◆ Direction: Please reproduce the passage from the patch message below word for word, starting at "When some slots" and ending at "feature was introduced.".

From 91705833be615690388e41d176c16b2c294bb0cf Mon Sep 17 00:00:00 2001
From: Kyotaro Horiguchi <horikyota.ntt@gmail.com>
Date: Thu, 15 Jul 2021 15:52:48 +0900
Subject: [PATCH v1] Advance old-segment horizon properly after slot
 invalidation

When some slots are invalidated due to the limit of
max_slot_wal_keep_size, the old segment horizon should advance to
within the limit.

Previously that advancement didn't happen.  Hence especially if no
valid slots remain after a slot-invalidation, the horizon no longer
advances and the live WAL files no longer be less than
max_slot_wal_keep_size thereafter.

Backpatch to 14 where the feature was introduced.

Saved entries:
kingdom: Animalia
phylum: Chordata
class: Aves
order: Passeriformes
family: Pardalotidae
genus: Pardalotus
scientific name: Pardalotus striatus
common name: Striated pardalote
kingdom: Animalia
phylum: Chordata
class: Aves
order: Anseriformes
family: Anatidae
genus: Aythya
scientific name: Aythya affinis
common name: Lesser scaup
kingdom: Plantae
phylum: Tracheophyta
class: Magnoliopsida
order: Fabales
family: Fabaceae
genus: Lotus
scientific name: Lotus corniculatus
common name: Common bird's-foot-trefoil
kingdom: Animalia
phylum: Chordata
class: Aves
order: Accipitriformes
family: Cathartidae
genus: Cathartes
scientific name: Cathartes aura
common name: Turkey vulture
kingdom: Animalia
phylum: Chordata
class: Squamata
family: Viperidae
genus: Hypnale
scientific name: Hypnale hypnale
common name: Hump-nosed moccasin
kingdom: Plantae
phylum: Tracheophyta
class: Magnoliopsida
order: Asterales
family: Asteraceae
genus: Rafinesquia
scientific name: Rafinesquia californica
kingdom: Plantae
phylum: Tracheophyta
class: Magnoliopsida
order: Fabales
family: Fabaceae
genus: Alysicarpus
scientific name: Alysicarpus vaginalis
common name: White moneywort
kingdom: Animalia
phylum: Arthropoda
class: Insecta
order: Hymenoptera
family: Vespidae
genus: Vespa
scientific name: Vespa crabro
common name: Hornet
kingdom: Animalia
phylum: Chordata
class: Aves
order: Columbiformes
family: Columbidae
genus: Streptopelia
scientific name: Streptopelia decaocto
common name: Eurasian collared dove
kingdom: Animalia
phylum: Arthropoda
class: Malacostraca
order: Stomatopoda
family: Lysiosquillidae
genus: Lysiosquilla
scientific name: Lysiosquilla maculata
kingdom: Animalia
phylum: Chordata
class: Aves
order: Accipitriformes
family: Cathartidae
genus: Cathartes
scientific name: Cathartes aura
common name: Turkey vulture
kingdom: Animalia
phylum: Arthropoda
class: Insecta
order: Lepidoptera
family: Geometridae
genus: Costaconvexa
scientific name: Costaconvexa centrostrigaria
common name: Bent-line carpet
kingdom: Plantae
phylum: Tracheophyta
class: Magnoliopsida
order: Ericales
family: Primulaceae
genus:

◆ Exercise answer:
When some slots are invalidated due to the limit of
max_slot_wal_keep_size, the old segment horizon should advance to
within the limit.

Previously that advancement didn't happen.  Hence especially if no
valid slots remain after a slot-invalidation, the horizon no longer
advances and the live WAL files no longer be less than
max_slot_wal_keep_size thereafter.

Backpatch to 14 where the feature was introduced.